→ **Aim of the exercise**
A faithful, picture-free copy of the listing below is required.

→ **Supplied material**

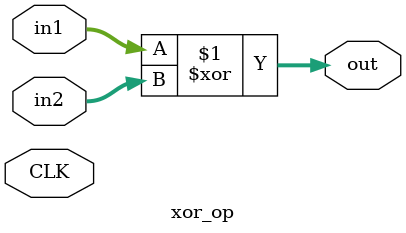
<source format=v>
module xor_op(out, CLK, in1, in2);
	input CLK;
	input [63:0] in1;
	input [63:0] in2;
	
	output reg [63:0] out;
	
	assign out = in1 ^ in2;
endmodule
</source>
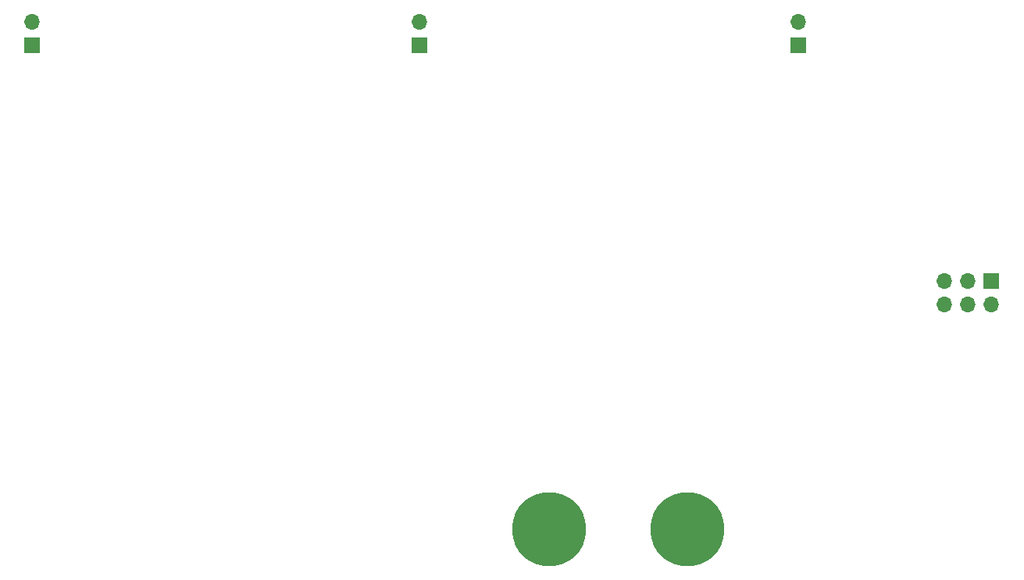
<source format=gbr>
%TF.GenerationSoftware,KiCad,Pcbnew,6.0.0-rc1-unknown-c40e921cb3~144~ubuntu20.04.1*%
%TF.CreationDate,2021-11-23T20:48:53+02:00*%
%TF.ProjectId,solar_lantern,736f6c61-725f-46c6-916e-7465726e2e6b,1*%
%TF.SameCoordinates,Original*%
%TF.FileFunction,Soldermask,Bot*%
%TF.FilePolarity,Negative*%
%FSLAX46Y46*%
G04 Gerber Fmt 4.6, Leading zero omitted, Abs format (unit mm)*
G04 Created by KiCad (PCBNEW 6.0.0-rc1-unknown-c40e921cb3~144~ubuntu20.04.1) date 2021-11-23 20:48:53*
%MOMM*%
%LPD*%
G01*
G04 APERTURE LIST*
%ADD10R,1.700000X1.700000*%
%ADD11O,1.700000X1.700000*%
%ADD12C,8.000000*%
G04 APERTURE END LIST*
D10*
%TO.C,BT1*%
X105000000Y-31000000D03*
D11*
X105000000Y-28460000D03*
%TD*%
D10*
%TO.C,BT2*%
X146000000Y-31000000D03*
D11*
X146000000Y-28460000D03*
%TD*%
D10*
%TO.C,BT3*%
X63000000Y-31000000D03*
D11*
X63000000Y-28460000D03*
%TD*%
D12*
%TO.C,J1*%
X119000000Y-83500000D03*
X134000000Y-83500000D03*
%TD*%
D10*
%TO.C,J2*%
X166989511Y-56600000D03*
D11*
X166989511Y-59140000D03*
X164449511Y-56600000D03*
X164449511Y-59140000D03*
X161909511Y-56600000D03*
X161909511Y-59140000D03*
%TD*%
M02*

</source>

→ **Answer space**
<source format=v>
module xor_op(out, CLK, in1, in2);
	input CLK;
	input [63:0] in1;
	input [63:0] in2;
	
	output reg [63:0] out;
	
	assign out = in1 ^ in2;
endmodule
</source>
<source format=gbr>
%TF.GenerationSoftware,KiCad,Pcbnew,6.0.0-rc1-unknown-c40e921cb3~144~ubuntu20.04.1*%
%TF.CreationDate,2021-11-23T20:48:53+02:00*%
%TF.ProjectId,solar_lantern,736f6c61-725f-46c6-916e-7465726e2e6b,1*%
%TF.SameCoordinates,Original*%
%TF.FileFunction,Soldermask,Bot*%
%TF.FilePolarity,Negative*%
%FSLAX46Y46*%
G04 Gerber Fmt 4.6, Leading zero omitted, Abs format (unit mm)*
G04 Created by KiCad (PCBNEW 6.0.0-rc1-unknown-c40e921cb3~144~ubuntu20.04.1) date 2021-11-23 20:48:53*
%MOMM*%
%LPD*%
G01*
G04 APERTURE LIST*
%ADD10R,1.700000X1.700000*%
%ADD11O,1.700000X1.700000*%
%ADD12C,8.000000*%
G04 APERTURE END LIST*
D10*
%TO.C,BT1*%
X105000000Y-31000000D03*
D11*
X105000000Y-28460000D03*
%TD*%
D10*
%TO.C,BT2*%
X146000000Y-31000000D03*
D11*
X146000000Y-28460000D03*
%TD*%
D10*
%TO.C,BT3*%
X63000000Y-31000000D03*
D11*
X63000000Y-28460000D03*
%TD*%
D12*
%TO.C,J1*%
X119000000Y-83500000D03*
X134000000Y-83500000D03*
%TD*%
D10*
%TO.C,J2*%
X166989511Y-56600000D03*
D11*
X166989511Y-59140000D03*
X164449511Y-56600000D03*
X164449511Y-59140000D03*
X161909511Y-56600000D03*
X161909511Y-59140000D03*
%TD*%
M02*

</source>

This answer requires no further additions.